### Page extract
2003        Jun 21, Lennox Lewis retained his heavyweight title after a cut stopped Vitali Klitschko after six brawling rounds in Los Angeles.
    (AP, 6/21/04)
2003        Jun 21, Ten weeks after the fall of Saddam Hussein's regime, President Bush offered a broadly positive status report on the U.S. mission in Iraq in his weekly radio address.
    (AP, 6/21/04)
2003        Jun 21, J.K. Rowling's 5th Harry Potter book, "Harry Potter and the Order of the Phoenix," went on sale.
    (SFC, 6/21/03, p.A1)
2003        Jun 21, George Axelrod (b.1922), playwright, died in Los Angeles. His plays included "The Seven Year Itch" (1952).
    (SSFC, 6/22/03, p.A27)
2003        Jun 21, Leon Uris (78), author, died on New York's Shelter Island. His books included "Battle Cry" (1953), the best-selling "Exodus" (1958) and "Mila 18" (1960).
    (AP, 6/24/03)(SFC, 6/25/03, p.A25)
2003        Jun 21, In Afghanistan Abdul Wali (28), a detainee held at a US base, died following 2 days of interrogation. In 2004 David A. Passaro, former Army Ranger, was charged with assault in connection to Wali’s death. In 2006 Passaro, a former CIA contractor, was convicted in North Carolina of assaulting Abdul Wali with a metal flashlight. In 2007 Passaro was sentenced to 8 ½ years in prison.
    (SFC, 6/18/04, p.A1)(SFC, 8/18/06, p.A5)(SFC, 2/14/07, p.A3)
2003        Jun 21, China's Xinhua News Agency reported that archaeologists in western China had discovered five earthenware jars of 2,000-year-old rice wine in an ancient Han dynasty tomb (206BCE-25CE), and its bouquet was still strong enough to perk up the nose.
    (AP, 6/21/03)

### Your tasks
1 – List every person that the June 21, 2003 chronology reports as having died on that date.
2 – In the June 21, 2003 chronology, what prison sentence did David A. Passaro receive in 2007?

### Listed records
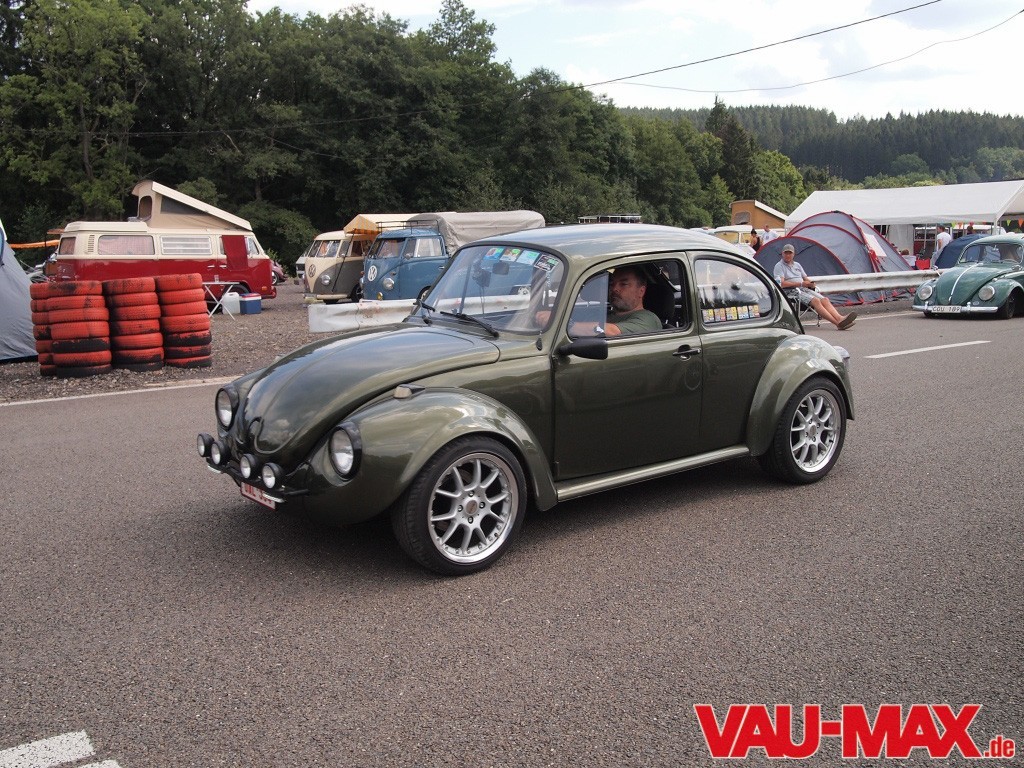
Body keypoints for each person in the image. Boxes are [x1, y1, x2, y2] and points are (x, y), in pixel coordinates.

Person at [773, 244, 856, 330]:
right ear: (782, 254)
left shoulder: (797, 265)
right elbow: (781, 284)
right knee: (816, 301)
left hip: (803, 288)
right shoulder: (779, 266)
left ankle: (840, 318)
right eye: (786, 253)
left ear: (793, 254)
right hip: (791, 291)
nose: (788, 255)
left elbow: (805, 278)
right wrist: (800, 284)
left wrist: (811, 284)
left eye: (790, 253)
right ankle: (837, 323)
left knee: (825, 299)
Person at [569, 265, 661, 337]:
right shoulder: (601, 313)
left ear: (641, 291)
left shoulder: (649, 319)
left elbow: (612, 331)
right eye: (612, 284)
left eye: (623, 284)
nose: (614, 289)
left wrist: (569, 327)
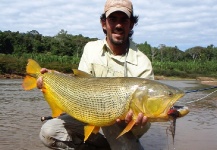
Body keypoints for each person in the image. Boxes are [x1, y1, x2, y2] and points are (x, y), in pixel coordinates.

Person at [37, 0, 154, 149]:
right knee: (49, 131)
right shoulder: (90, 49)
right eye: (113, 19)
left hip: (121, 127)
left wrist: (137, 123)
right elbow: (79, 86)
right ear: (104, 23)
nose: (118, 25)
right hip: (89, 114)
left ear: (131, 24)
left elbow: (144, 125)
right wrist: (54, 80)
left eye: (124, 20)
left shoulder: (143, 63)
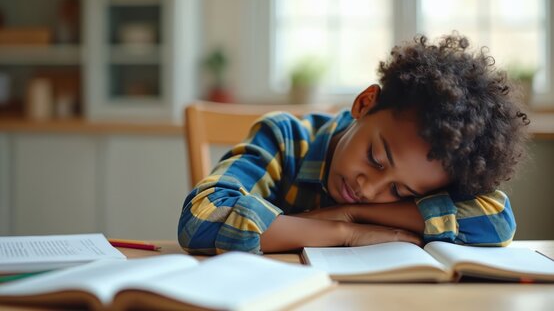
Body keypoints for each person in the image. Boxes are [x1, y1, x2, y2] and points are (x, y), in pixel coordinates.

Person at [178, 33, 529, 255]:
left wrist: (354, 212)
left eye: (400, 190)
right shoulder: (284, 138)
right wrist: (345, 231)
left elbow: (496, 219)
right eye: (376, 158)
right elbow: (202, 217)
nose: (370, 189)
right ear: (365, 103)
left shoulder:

### Solutions for each task
1 – George Axelrod, Leon Uris, Abdul Wali

2 – 8 ½ years in prison.